### Assignment:
Note how many lines in the following material mention "CUNDINAMARCA", then give that number by itself.

### Given records:

▼

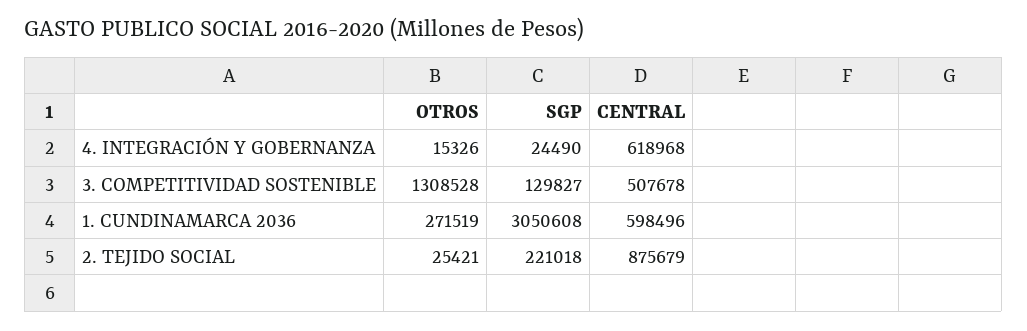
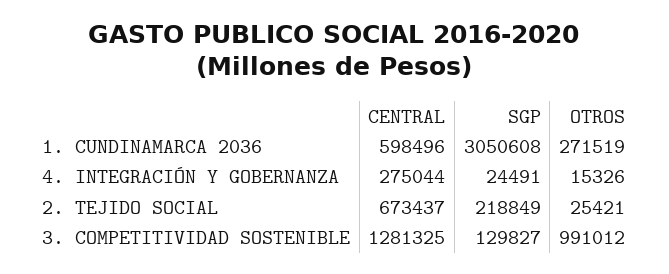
  {
    "OTROS": {
      "4. INTEGRACIÓN Y GOBERNANZA": 15326,
-     "3. COMPETITIVIDAD SOSTENIBLE": 1308528,
+     "3. COMPETITIVIDAD SOSTENIBLE": 991012,
      "1. CUNDINAMARCA 2036": 271519,
      "2. TEJIDO SOCIAL": 25421
    },
    "SGP": {
-     "4. INTEGRACIÓN Y GOBERNANZA": 24490,
+     "4. INTEGRACIÓN Y GOBERNANZA": 24491,
      "3. COMPETITIVIDAD SOSTENIBLE": 129827,
      "1. CUNDINAMARCA 2036": 3050608,
-     "2. TEJIDO SOCIAL": 221018
+     "2. TEJIDO SOCIAL": 218849
    },
    "CENTRAL": {
-     "4. INTEGRACIÓN Y GOBERNANZA": 618968,
+     "4. INTEGRACIÓN Y GOBERNANZA": 275044,
-     "3. COMPETITIVIDAD SOSTENIBLE": 507678,
+     "3. COMPETITIVIDAD SOSTENIBLE": 1281325,
      "1. CUNDINAMARCA 2036": 598496,
-     "2. TEJIDO SOCIAL": 875679
+     "2. TEJIDO SOCIAL": 673437
    }
  }

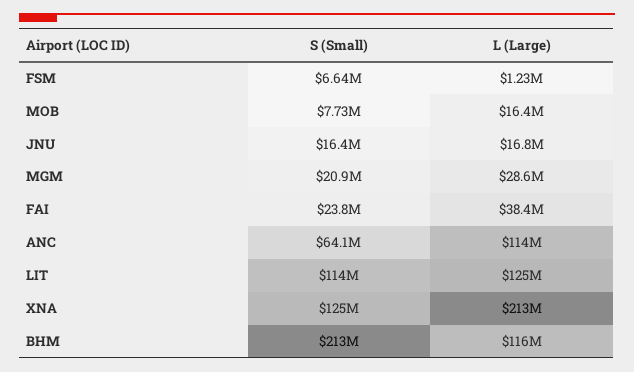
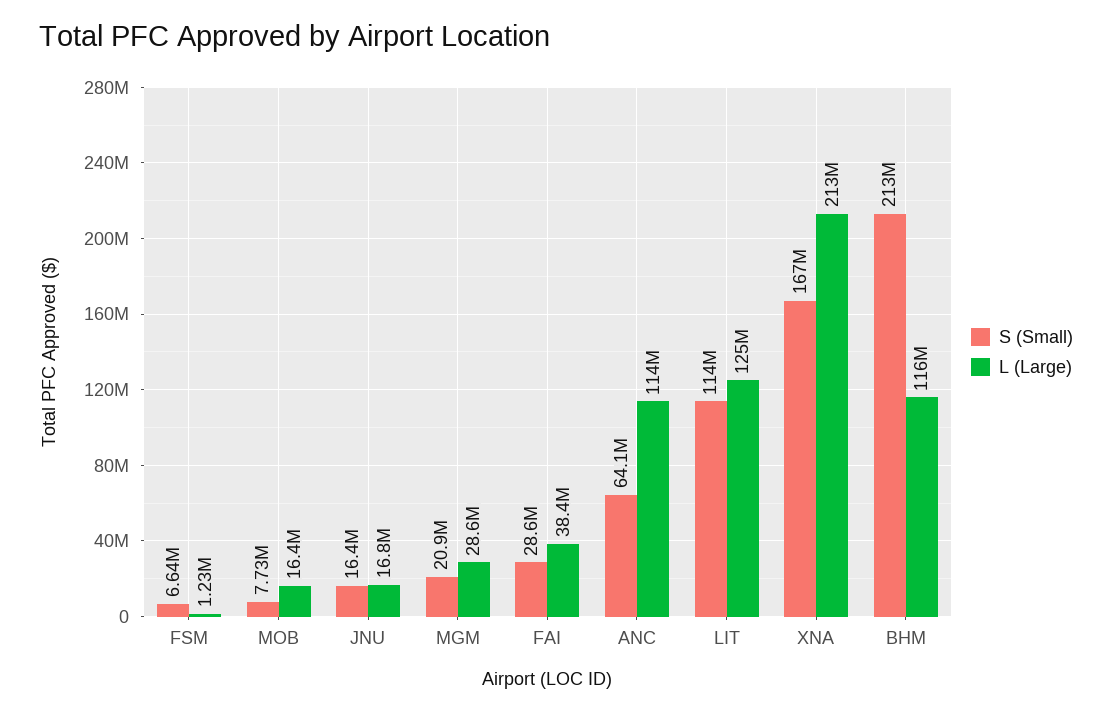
  {
    "S (Small)": {
      "FSM": 6640000,
      "MOB": 7730000,
      "JNU": 16400000,
      "MGM": 20900000,
-     "FAI": 23800000,
+     "FAI": 28600000,
      "ANC": 64100000,
      "LIT": 114000000,
-     "XNA": 125000000,
+     "XNA": 167000000,
      "BHM": 213000000
    },
    "L (Large)": {
      "FSM": 1230000,
      "MOB": 16400000,
      "JNU": 16800000,
      "MGM": 28600000,
      "FAI": 38400000,
      "ANC": 114000000,
      "LIT": 125000000,
      "XNA": 213000000,
      "BHM": 116000000
    }
  }

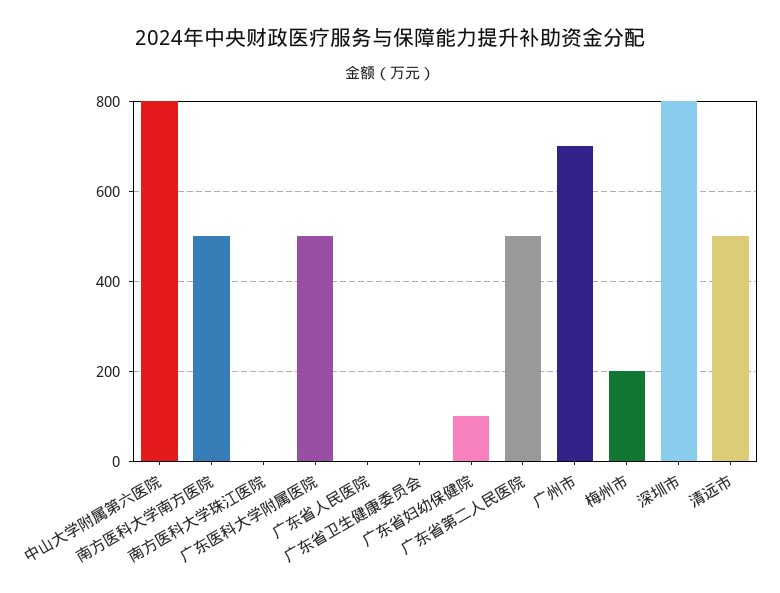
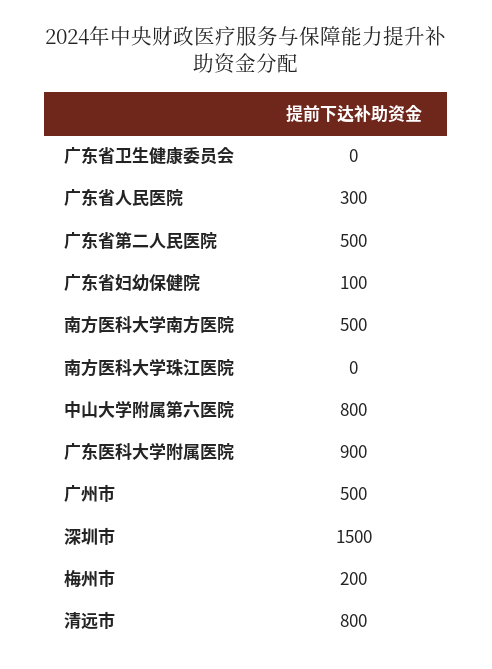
  {
    "中山大学附属第六医院": 800,
    "南方医科大学南方医院": 500,
    "南方医科大学珠江医院": 0,
-   "广东医科大学附属医院": 500,
+   "广东医科大学附属医院": 900,
-   "广东省人民医院": 0,
+   "广东省人民医院": 300,
    "广东省卫生健康委员会": 0,
    "广东省妇幼保健院": 100,
    "广东省第二人民医院": 500,
-   "广州市": 700,
+   "广州市": 500,
    "梅州市": 200,
-   "深圳市": 800,
+   "深圳市": 1500,
-   "清远市": 500
+   "清远市": 800
  }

▲

### Result:
3